Your response should contain only the lines running from the top of the data below through the line with "middle mcp: (261, 369)", both included. Pictures must be omitted.

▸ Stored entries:
==========
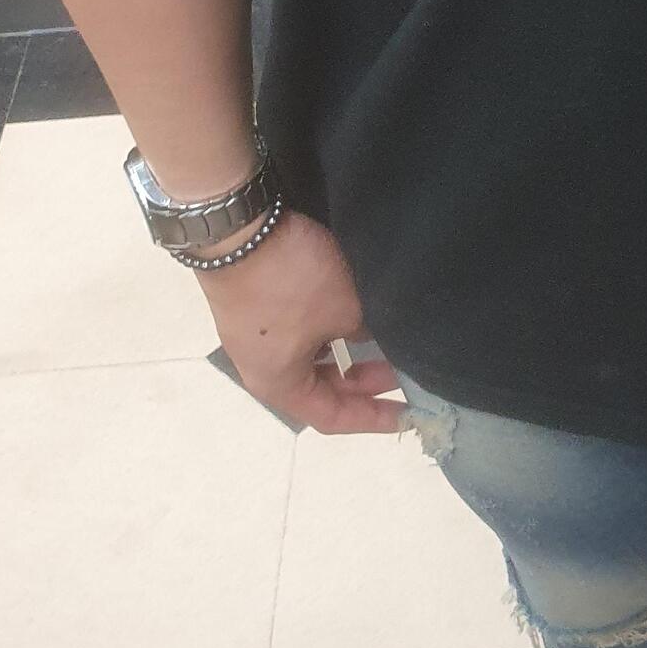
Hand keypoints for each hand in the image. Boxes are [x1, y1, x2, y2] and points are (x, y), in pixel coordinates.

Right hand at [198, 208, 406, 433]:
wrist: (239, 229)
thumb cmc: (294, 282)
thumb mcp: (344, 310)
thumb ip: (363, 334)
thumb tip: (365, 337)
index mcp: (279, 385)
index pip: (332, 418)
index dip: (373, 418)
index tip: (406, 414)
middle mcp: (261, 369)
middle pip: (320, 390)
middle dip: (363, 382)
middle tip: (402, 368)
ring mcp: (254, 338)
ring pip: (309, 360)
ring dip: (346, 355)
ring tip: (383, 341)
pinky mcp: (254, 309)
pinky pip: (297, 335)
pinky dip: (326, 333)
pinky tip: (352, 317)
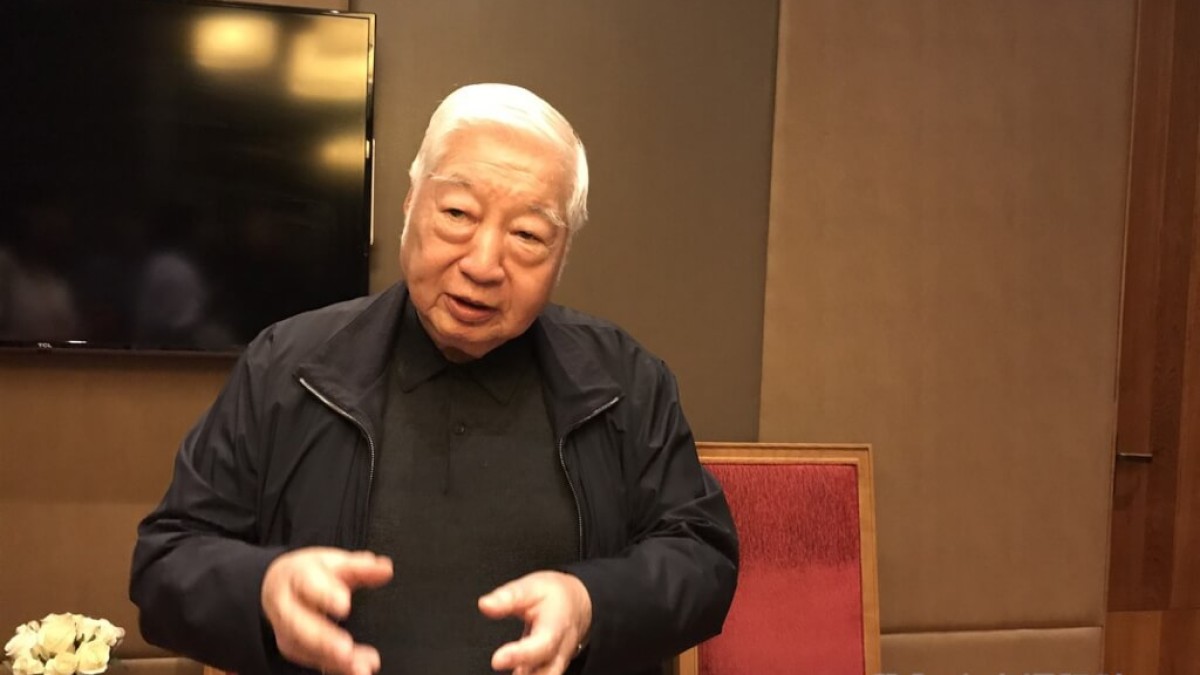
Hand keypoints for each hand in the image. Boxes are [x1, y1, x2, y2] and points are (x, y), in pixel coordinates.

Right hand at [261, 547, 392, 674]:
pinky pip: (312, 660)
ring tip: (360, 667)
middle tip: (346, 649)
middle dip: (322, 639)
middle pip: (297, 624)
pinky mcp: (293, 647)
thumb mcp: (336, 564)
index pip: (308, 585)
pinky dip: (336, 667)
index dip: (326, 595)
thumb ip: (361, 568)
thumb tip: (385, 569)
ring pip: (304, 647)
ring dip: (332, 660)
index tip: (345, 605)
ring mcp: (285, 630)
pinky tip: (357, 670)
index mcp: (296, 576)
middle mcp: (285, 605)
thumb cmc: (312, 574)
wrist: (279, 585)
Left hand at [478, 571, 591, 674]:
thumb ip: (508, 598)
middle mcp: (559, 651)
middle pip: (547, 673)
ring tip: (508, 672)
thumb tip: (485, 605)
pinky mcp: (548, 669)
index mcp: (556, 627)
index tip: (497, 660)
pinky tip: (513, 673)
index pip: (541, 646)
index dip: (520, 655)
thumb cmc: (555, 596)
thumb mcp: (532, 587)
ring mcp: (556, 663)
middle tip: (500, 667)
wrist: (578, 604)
==========
▸ Answer space:
Hand keypoints for each hand in the image. Boxes are [x1, y1, x2, y2] and points are (x, y), in pixel coordinates.

Right hand at [198, 208, 406, 433]:
wrist: (239, 229)
thumb cmc: (294, 282)
thumb mcp: (344, 310)
thumb ip: (363, 334)
thumb tip: (365, 337)
index mcp: (279, 385)
index pip: (332, 418)
index dip: (373, 418)
index tip: (406, 414)
middle mcp: (261, 369)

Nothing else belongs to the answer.